All entries in the series are indexed on the “Blog Multi-Part Series” page (click on tab above and scroll to second group).
More about business in Yellow Springs
At the corner of Xenia Ave. and Corry St. stood the well known drugstore of “Doc” Ridgway. This drugstore along with the Ridgway residence was wiped out when fire laid a heavy hand of destruction upon business places in that section of town.
Fires, too, destroyed landmarks along Xenia Ave. & the south but memory supplies pictures and recollections of some of the well known sites.
There was Holly Dickman’s Tin Shop, the Adsit Bakery and John Young’s Butcher Shop where one could buy all the best in meats.
John Cordingly announced himself (over the door) as the “Fashionable Boot and Shoe Maker”.
He also made our shoe repairs which were plenty in those days of gravel sidewalks.
The Winters’ House was the town’s closest to a restaurant for it served meals to transients as well as other boarders.
A daughter, Lily, was home and used a crutch. She sat on the front porch most of the time and kept track of things that were going on.
Charles Winters was the town’s drayman.
He met all the trains for baggage and did general hauling and delivery. It was a long time before stores made general deliveries of merchandise.
In one of the front rooms of his frame residence Chas. Hamilton kept a small jewelry store. He also handled watches & clocks and made repairs on such articles.
Adjoining his shop he maintained an ice cream parlor. His place was famous for his product which was made of pure cream.
The Hyde building once housed the Post Office with T. B. Jobe as Postmaster. It moved to Corry St. under C. H. Ellis.
It finally became settled in a new Federal building on the same street.
There are many interesting incidents associated with the Yellow Springs Railroad or the Depot as we called it. Tradition places the first R. R. station in a building on Dayton St., a building which later on housed a grain elevator.
In the early days of the College there was much demand for railroad transportation facilities but in my own recollection about two trains per day were sufficient. There were always freight trains tho and on one occasion Elsie & I along with Aunt Chattie were passengers in the caboose car next to the engine.
We were getting an early start to connect in Springfield with a train for London Ohio where we would visit at the home of Aunt Kate Judy.
Elsie and I were all dolled up for the visit in our brand new winter coats which Mother had made for us from a light tan material, heavy & somewhat wooly.
------------------------------------
Parts of the exercise:
- a) Using the passage about business in Yellow Springs, mark each statement yes or no and quote the words from the passage that settle it.
(i) Charles Winters was the town's drayman.
(ii) The ice cream at Chas. Hamilton's parlor was made of pure cream.
(iii) Stores in town made general deliveries of merchandise from the start.
- b) According to the passage about business in Yellow Springs, who was Postmaster when the Post Office was in the Hyde building?
- c) Write a continuation of the Yellow Springs memoir that begins after its final sentence.

Data block:
------------------------------------
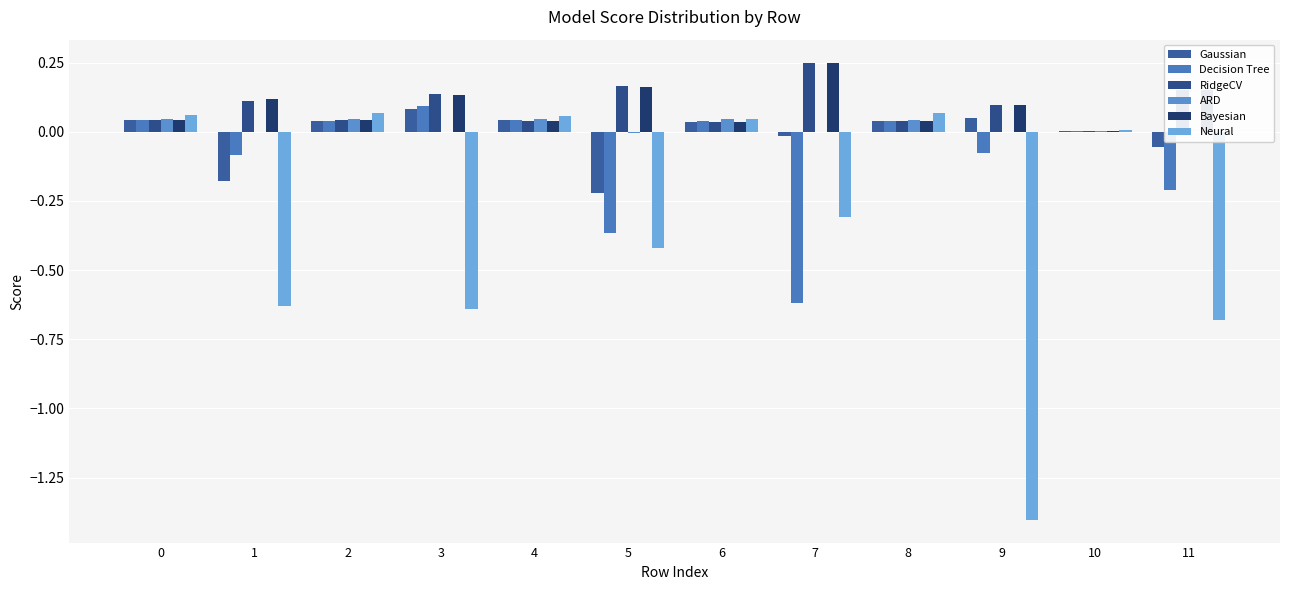

What is the total value across all series at 0?

0.3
------------------------------------
Task-by-task answers:
- a)
(i) Yes: "Charles Winters was the town’s drayman."
(ii) Yes: "His place was famous for his product which was made of pure cream."
(iii) No: "It was a long time before stores made general deliveries of merchandise."

- b) T. B. Jobe

- c)
At the end of that ten mile ride on the freight train we came out a different shade.
These pictures call to mind another incident.
In her latter years Grandmother Miller spent winter months at Aunt Kate’s home.
On a vacation period Father planned a surprise visit to her from himself and little Deanie.
Baggage was packed and all was made ready for the trip.
All went well until the train roared in.
Then Deanie set up a terrific howl and absolutely refused to leave her mother’s side and “Papa” with all her best clothing had to take the train without her.
Business in Yellow Springs
Yellow Springs, like many towns where private college have been located, never attracted any great number of industries.
Early history refers to an excellent quality of lime which was made at “The Quarry” and a Sawmill which turned out lumber for buildings.
The historic mills that at one time had flourished along the Little Miami river had finally dwindled to three, one at Clifton, the Grinnell mill, and one at Old Town.
The Grinnell mill was best know to us as we often went there for its products which were far famed for their excellent quality.
The millstones for this structure were reputed to have been brought from France by Mr. Grinnell’s grandfather.
[transcription of 9-20-45 articles]
VOL. LXVI, No. 39 Sept-20-’45
Historic Mill Performs New Function; To Provide Regrigeration[sic]
Historic Grinnell’s Mill, two miles southeast of Yellow Springs, will soon open a new chapter in its long career of usefulness. Frozen Food lockers are to be installed in the mill, to be refrigerated by water power. This will take place within a few weeks, as soon as necessary renovation of the mill has been completed. After more than a century of service some timbers have decayed and must be replaced.
The organization which is undertaking this project is almost as interesting as the mill itself. A group of some twenty families from Yellow Springs and surrounding communities, sharing a love for the out-of-doors, have called themselves “The Old Mill Club.” Since 1929 they have centered their activities about the picturesque mill, where they have leased certain recreational facilities, have propagated fish imported from Canada, and have sowed wild rice to encourage migrating ducks. Prior to the war the Club released some 50,000 minnows annually into the Little Miami, where fishing was improved for members and non-members alike. During the war this number has been greatly reduced.
The Old Mill Club is highly informal, claiming no officers, and making no pretensions to “style.” Comparatively few residents of Yellow Springs have been aware of it. The frozen food locker enterprise is the first commercial venture to be undertaken by the Club. Mr. I. L. Gross, who is directing the work during his spare time, explains that the great economy of the plan arises from the cheap plentiful power generated by the old mill.
New Restaurant to Open October 10
Mrs. and Mrs. Patrick Patton, of Dayton, have leased the Old Trail Tavern from Mrs. Sidney King, granddaughter of the builder. Mr. Patton, a well known restaurant man of Dayton, will open here for business October 10.
Meals, including breakfast, will be served, and parties and community groups will also be accommodated for service. Yellow Springs will welcome this addition to local restaurant facilities.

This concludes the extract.